2.4. Confidence Claims

While the EARL confidence element that is proposed by the December 2002 Working Draft potentially provides a mechanism to prioritize assertions, it has not shown the desired effect in practice. The main reason for that is that currently EARL does not provide sufficient guidance on how to make use of that element. This lead to different interpretations between implementations and therefore a lack of compatibility and reliability on the value of this element.

The rechartered ERT Working Group will attempt to refine the model for expressing confidence claims in EARL assertions and adjusting the processing model accordingly. It may be necessary to extend or tweak other related EARL elements, such as the test case for example, in order to support a more robust mechanism for conformance claims.

3. Deliverables

During the development of EARL 1.0, the ERT Working Group will be supply the following deliverables. These documents will be released either as Working Group Notes or as W3C Recommendations depending on decisions that will be made by the Working Group at a later stage.

3.1. Core Schema

The technical work described in Section 2 will directly flow into a core schema for EARL 1.0. This schema must include an effective model as well as a robust processing model that underlines the usage of the language features. The schema must also be published in a formal grammar to allow developers to validate the EARL 1.0 code produced or processed by their tools.

3.2. Primer Document

In order to facilitate an easy entry to EARL 1.0, a primer document highlighting the business case and features of the language will be developed. This primer will include examples of producing EARL 1.0 as well as examples of processing it. It should server as a guide and tutorial for developers who are new to the language and to semantic Web technologies (such as RDF).

3.3. Test Suite

In accordance with the W3C QA activity as well as to promote the adoption of EARL 1.0, the ERT Working Group will develop test suites to assist developers in building accurate implementations. Where possible, these test suites will be built around other test suites developed at W3C to provide practical examples; also for developers outside the ERT Working Group.

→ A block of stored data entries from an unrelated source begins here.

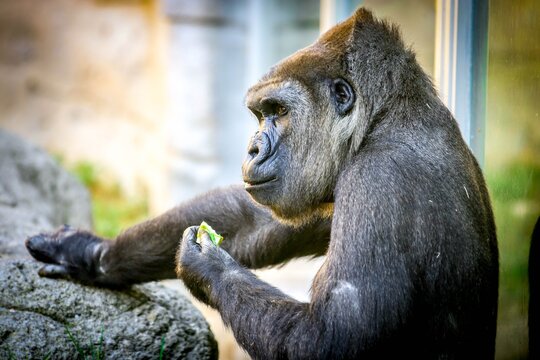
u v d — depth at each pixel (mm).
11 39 30312
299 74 8047
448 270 7375
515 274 9148
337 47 8094
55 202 14141
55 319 8477
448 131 7859
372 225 7156
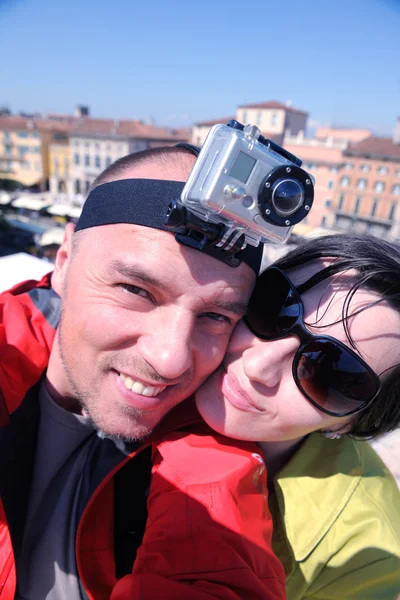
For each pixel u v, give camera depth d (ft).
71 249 1.11
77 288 0.96
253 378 0.98
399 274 0.95
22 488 1.17
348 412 1.01
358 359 0.94
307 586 1.06
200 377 1.02
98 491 1.00
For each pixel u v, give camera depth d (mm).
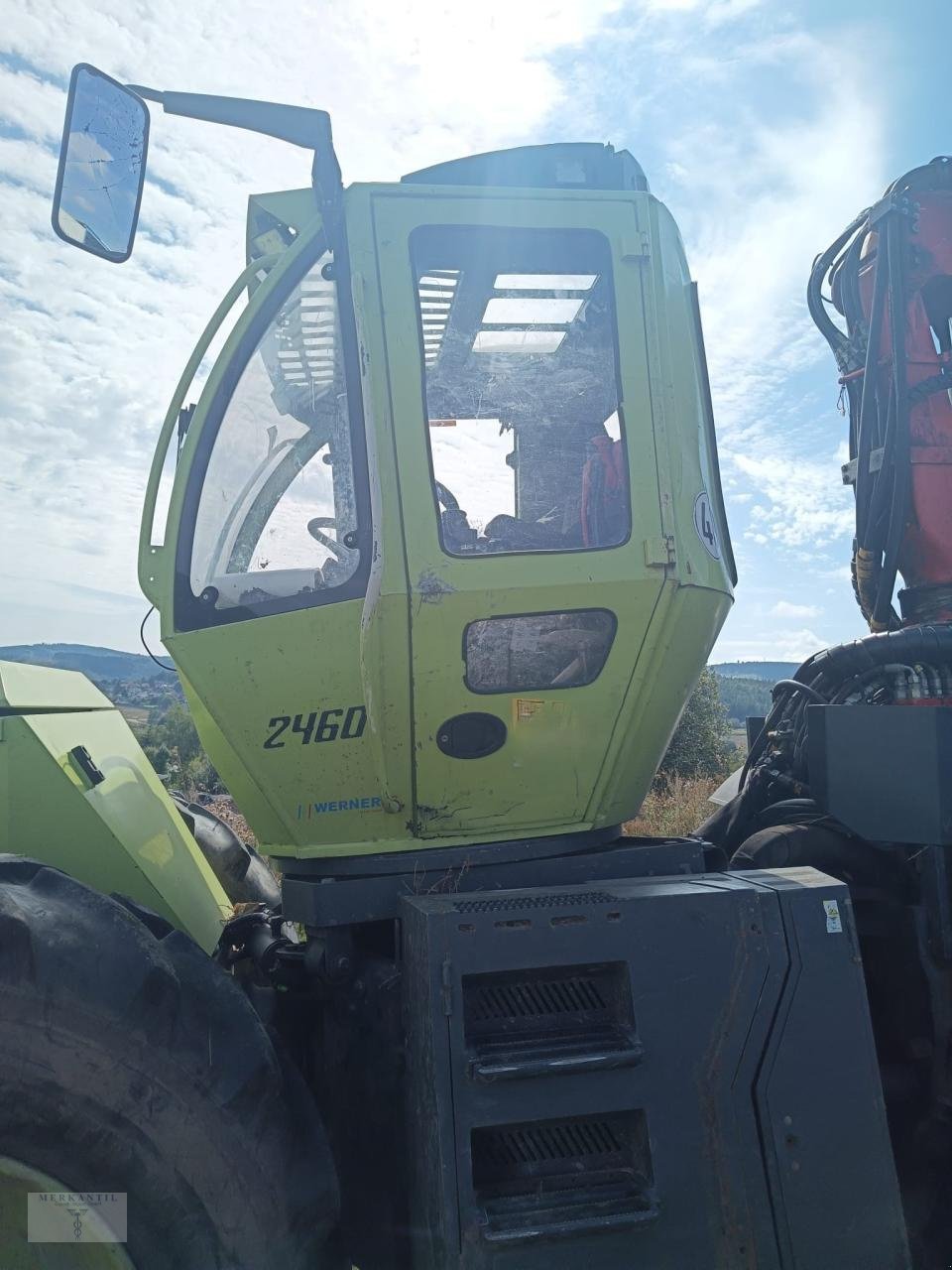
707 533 2904
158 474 2834
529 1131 2172
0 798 2645
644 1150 2172
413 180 2893
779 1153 2209
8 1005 1918
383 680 2604
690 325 3049
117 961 2045
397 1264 2449
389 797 2684
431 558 2590
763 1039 2270
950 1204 2816
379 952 2727
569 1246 2066
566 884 2717
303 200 2980
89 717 3158
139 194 2572
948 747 2887
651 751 2912
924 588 3662
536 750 2732
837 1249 2188
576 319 2869
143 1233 2008
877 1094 2297
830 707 3168
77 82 2459
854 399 3912
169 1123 2037
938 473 3605
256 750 2752
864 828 3037
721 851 2984
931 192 3668
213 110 2701
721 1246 2137
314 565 2775
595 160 2977
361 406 2707
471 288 2861
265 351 2824
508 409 2850
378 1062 2551
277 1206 2166
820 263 4020
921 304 3678
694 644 2865
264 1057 2197
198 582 2791
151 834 2924
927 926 2934
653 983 2254
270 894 4238
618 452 2797
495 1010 2246
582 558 2680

4. Issue and Implementation Tracking

It is expected that as the number features and deliverables grow, the number of issues and bugs will also grow. Therefore, especially if EARL 1.0 is released as a W3C Recommendation, a comprehensive issue and feedback tracking mechanism needs to be established.

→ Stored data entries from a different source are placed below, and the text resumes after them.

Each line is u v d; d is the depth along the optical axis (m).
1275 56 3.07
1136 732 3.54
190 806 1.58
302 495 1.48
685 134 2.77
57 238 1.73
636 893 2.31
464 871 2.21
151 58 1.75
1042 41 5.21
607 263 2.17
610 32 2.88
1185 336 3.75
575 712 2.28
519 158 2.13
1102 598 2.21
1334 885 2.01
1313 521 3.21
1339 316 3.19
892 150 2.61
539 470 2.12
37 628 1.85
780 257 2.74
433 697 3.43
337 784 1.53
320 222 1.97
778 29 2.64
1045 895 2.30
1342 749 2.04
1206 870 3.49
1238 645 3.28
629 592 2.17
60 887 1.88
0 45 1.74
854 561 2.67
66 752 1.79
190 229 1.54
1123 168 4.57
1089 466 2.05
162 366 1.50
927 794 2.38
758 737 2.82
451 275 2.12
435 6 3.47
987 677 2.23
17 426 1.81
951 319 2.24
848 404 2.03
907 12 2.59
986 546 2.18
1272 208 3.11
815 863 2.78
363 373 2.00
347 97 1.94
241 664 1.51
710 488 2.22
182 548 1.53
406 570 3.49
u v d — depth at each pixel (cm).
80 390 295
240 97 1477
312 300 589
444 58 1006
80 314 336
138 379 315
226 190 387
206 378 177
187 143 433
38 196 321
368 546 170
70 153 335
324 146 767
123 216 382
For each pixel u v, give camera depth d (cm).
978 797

At the same time, in order to promote the adoption of EARL 1.0, implementations need to be tracked and documented for other developers to study. Documentations should highlight the specific EARL 1.0 features that are used, or other specialities of the implementations.

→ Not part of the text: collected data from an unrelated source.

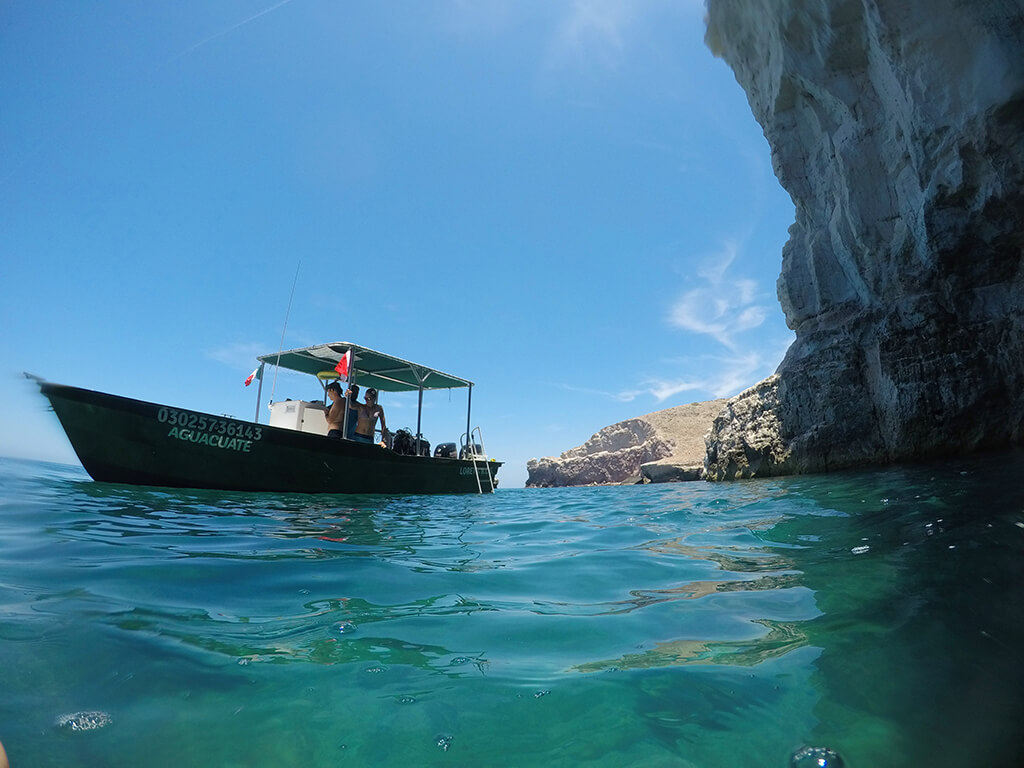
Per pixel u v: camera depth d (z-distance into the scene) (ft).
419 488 31.60
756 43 40.73
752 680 5.14
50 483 20.15
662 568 10.13
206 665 5.41
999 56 25.43
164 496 19.42
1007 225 28.09
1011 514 10.77
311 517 17.07
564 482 182.60
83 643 5.73
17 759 3.81
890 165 33.27
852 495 18.43
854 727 4.32
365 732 4.32
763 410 41.98
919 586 7.40
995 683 4.82
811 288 41.45
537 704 4.76
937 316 31.73
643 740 4.21
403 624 6.80
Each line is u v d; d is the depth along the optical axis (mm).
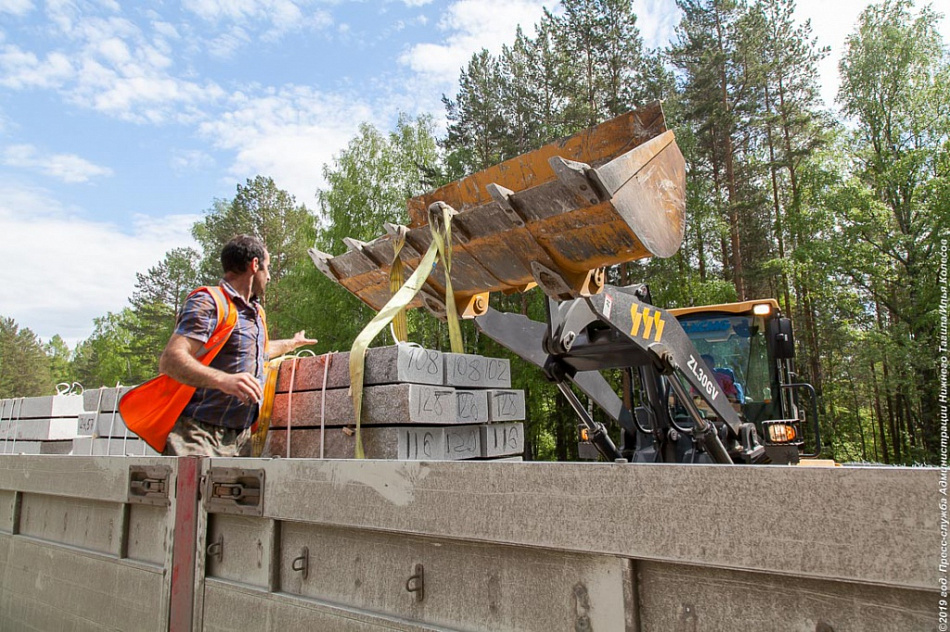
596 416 17266
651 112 2539
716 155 28562
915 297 22969
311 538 1917
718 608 1114
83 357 80938
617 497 1228
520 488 1387
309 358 3053
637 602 1212
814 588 1012
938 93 24359
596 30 26156
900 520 912
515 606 1405
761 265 27750
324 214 29484
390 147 30359
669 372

Appendix A: Consensus Items

Scope and Audience
  • S1: Describing tests directly or making assumptions on a model for test case descriptions is out of the scope for EARL 1.0.
  • S2: Assuming specific work flow models or evaluation methodologies as base models is out of the scope for EARL 1.0.
  • S3: EARL 1.0 will be designed to suite the widest possible audience of developers in the context of generic quality assurance.
Technical Work
  • W1: ERT WG will pursue supporting extended capabilities for expressing the location of results in EARL 1.0 assertions.
  • W2: ERT WG will pursue possibilities to enhance the persistency of EARL 1.0 assertions with respect to changes in the subject.
  • W3: ERT WG will pursue mechanisms to (optionally) describe relationships between subjects and test cases in EARL 1.0.
  • W4: ERT WG will provide an enhanced mechanism for expressing confidence claims uniformly in EARL 1.0 assertions.
  • D1: ERT WG will develop a core schema document for EARL 1.0 as a Working Group Note or as a W3C Recommendation.
  • D2: ERT WG will develop a primer document for EARL 1.0 as a Working Group Note or as a W3C Recommendation.
  • D3: ERT WG will develop test suites for EARL 1.0 as a Working Group Note (where possible around other W3C test suites).
Issue and Implementation Tracking
  • T1: ERT WG will establish a comprehensive issue and bug tracking mechanism for internal and public feedback on EARL 1.0.
  • T2: ERT WG will maintain an annotated, comprehensive listing of EARL 1.0 implementations as well as relevant resources.